Suicide rates among those aged between 40 and 64 years in the U.S. have risen about 40% since 1999, with a sharp rise since 2007 when the country faced its worst recession in history.
Researchers found that money was a major factor amounting to 37.5% of all completed suicides in 2010, rising from 32.9% in 2005.
In addition, suffocation, a method used in suicides triggered by job, economic, or legal factors, increased disproportionately among the middle-aged to 59.5% for those aged between 40 and 64 during the period 2005 and 2010, compared with 18.0% for those aged 15-39 years and 27.2% for aged more than 65 years.
“Relative to other age groups, a larger and increasing proportion of middle-aged suicides have circumstances associated with job, financial, or legal distress and are completed using suffocation,” said researchers.
The suicide circumstances were grouped into three major categories: personal, interpersonal, and external. Examples of personal circumstances are depressed mood, current treatment for a mental health problem, or alcohol dependence.

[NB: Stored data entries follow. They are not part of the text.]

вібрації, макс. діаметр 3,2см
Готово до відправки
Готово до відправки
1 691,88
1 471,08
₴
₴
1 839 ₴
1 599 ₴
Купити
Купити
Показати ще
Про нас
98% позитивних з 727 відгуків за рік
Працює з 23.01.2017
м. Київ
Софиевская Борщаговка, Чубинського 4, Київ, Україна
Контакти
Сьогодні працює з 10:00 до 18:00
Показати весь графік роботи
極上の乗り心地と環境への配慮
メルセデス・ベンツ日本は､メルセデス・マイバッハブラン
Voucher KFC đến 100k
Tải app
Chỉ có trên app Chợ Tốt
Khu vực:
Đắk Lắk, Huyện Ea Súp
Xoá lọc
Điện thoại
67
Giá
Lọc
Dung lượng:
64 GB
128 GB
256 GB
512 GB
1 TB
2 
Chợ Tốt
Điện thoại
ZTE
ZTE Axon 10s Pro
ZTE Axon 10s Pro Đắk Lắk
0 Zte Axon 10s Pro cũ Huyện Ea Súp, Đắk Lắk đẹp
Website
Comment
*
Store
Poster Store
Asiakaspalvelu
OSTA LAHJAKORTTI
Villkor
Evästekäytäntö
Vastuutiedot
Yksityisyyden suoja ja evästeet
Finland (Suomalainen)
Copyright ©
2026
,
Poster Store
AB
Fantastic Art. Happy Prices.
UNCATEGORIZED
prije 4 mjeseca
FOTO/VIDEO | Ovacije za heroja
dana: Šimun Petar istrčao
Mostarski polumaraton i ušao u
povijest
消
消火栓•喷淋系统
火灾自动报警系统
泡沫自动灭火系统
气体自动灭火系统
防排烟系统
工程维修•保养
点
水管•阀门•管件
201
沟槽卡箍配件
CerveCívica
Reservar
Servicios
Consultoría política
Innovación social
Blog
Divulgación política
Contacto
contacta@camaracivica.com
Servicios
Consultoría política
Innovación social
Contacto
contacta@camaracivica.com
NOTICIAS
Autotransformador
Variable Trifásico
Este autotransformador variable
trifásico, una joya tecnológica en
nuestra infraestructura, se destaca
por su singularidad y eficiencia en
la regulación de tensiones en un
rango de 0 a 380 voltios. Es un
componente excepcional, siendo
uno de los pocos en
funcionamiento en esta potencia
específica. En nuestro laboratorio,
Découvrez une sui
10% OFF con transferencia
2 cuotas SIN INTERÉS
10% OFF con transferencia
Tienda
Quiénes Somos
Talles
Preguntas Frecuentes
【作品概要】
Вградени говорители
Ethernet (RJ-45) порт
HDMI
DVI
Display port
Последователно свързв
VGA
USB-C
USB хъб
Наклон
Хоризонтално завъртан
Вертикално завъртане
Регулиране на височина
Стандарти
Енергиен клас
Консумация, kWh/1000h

Interpersonal circumstances include an intimate partner problem, the death of a friend, or being a victim of intimate partner violence. Examples of external circumstances are a job or financial problem, legal problem, or difficulty in school.
The four planning and intent factors are crisis in the past two weeks, leaving a suicide note, disclosing an intent to commit suicide, or a history of prior attempts.
The authors caution that “increased awareness is needed that job loss, bankruptcy, foreclosure, and other financial setbacks can be risk factors for suicide. Human resource departments, employee assistance programs, state and local employment agencies, credit counselors, and others who interact with those in financial distress should improve their ability to recognize people at risk and make referrals. Increasing access to crisis counseling and other mental health services on an emergency basis, as is often provided at times of natural disaster, should also be considered in the context of economic crises.”
The study has been published in the American Journal of Preventive Medicine.